Hi there I plan to come to Thailand as a tourist for 2 or 3 months, on arrival by air they give a stamp for a maximum of 30 days (visa exempt entry) is it possible to extend my stay whilst in Thailand for say another 30 to 60 days???

Thanks in advance


----------



## arbella11 (Aug 29, 2021)

Just be aware it's not very thorough. Airlines use Timatic and it's can get very long winded. I remember for example, if you're traveling to south africa with your kids, but without the other parent, you might need a parental consent letter. Yeah it's not technically a visa requirement, but it's still something that might get you turned away at the airport. It also doesn't seem to cover things like transiting countries. Indians might require a transit visa if they're flying (for example) from US to Germany to India.


----------



## Moulard (Feb 3, 2017)

Marlo13 said:


> Hi there I plan to come to Thailand as a tourist for 2 or 3 months, on arrival by air they give a stamp for a maximum of 30 days (visa exempt entry) is it possible to extend my stay whilst in Thailand for say another 30 to 60 days???


Assuming you are an Australian citizen, Australia is on the visa exempt scheme - which allows you to remain in the country for 30 days max. My understanding is that cannot renew them in country. You would have to exit the country and then reenter. Colloquially known as border runs. Note rules have changed and you can only enter the country twice per calendar year on the visa exempt scheme.

There is however a Special Tourist Visa eligible for Australian citizens and permanent residents that allows you to visit for up to 90 days.
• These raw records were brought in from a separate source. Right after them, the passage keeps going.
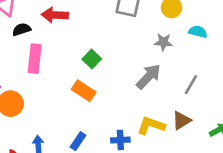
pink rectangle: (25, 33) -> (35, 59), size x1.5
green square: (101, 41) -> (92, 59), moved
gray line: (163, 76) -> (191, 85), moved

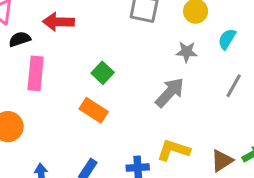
cyan semicircle: (198, 32) -> (227, 39), turned -72
gray line: (191, 85) -> (234, 86), moved
brown triangle: (182, 120) -> (222, 161), moved

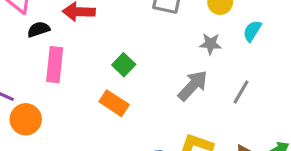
gray line: (234, 86) -> (241, 92), moved

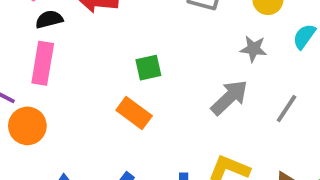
pink rectangle: (55, 65) -> (43, 63), moved
green square: (124, 65) -> (148, 68), turned 30

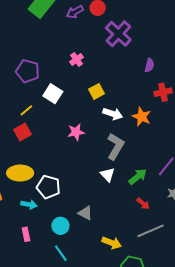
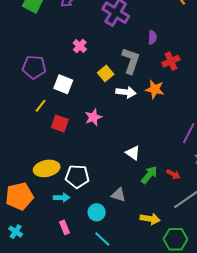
red square: (23, 132) -> (60, 123), moved, turned -30
gray L-shape: (115, 146) -> (131, 61), moved
green arrow: (138, 177) -> (149, 175), moved

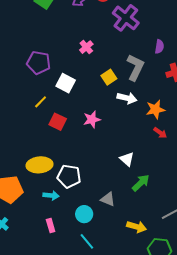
orange star: (155, 89) -> (155, 109), moved, turned -30
red arrow: (173, 174) -> (160, 133), moved

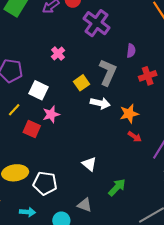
pink star: (92, 119) -> (51, 114), moved
white triangle: (127, 159) -> (89, 164), moved
cyan arrow: (51, 195) -> (28, 212), moved

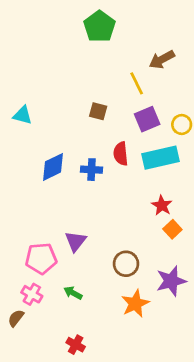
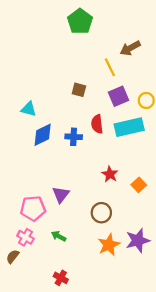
cyan triangle: (23, 115) -> (29, 109), moved
red star: (162, 205) -> (110, 174), moved
purple star: (171, 281) -> (138, 240), moved

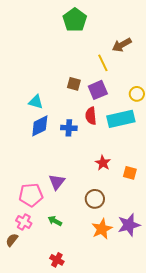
purple square: (118, 96) -> (98, 90), moved
cyan triangle: (29, 109) -> (36, 102), moved
orange square: (139, 185) -> (130, 173), turned -32

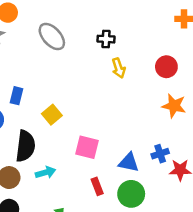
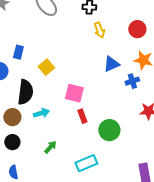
blue cross: (160, 154) -> (132, 81), moved
blue triangle: (129, 162) -> (111, 64), moved, turned -36
red rectangle: (97, 186) -> (82, 116), moved

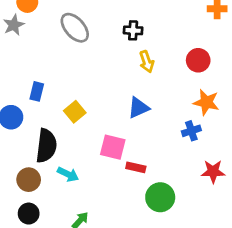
blue triangle: (111, 64) -> (138, 108), moved
cyan arrow: (41, 113) -> (68, 174), turned 42
red rectangle: (82, 116) -> (136, 167), moved, turned -56

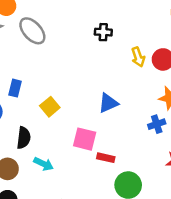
gray ellipse: (75, 28) -> (32, 31), moved
yellow arrow: (147, 62) -> (138, 57), moved
black semicircle: (46, 146) -> (24, 138), size x0.7

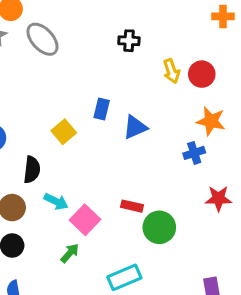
blue rectangle: (15, 88) -> (102, 109), moved
pink square: (85, 139) -> (85, 220), moved, turned 30
red rectangle: (106, 158) -> (132, 206), moved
That may fit your needs.


----------



## Moulard (Feb 3, 2017)

arbella11 said:


> if you're traveling to south africa with your kids, but without the other parent, you might need a parental consent letter.


This is not just a South Africa thing and ties into obligations of signatory countries to the Conventions of the Rights of the Child, The Convention on Civil Aspects of International Child Abduction and more.

These sorts of checks are in place to prevent the removal of a child across international borders by one parent without the consent of the other parent.

Additionally, many countries (including Australia) will require both parents to agree to the issuing of a passport to a minor.


----------



## arbella11 (Aug 29, 2021)

Moulard said:


> This is not just a South Africa thing and ties into obligations of signatory countries to the Conventions of the Rights of the Child, The Convention on Civil Aspects of International Child Abduction and more.
> 
> These sorts of checks are in place to prevent the removal of a child across international borders by one parent without the consent of the other parent.
> 
> Additionally, many countries (including Australia) will require both parents to agree to the issuing of a <*SNIP*> passport to a minor.


What do you regard as visa-free? It shows US as e-visa and Canada as visa-free for my NL passport, while I do require an ESTA registration when flying into the US and eTA into Canada. I view them as equivalent, maybe there's a subtle difference?


----------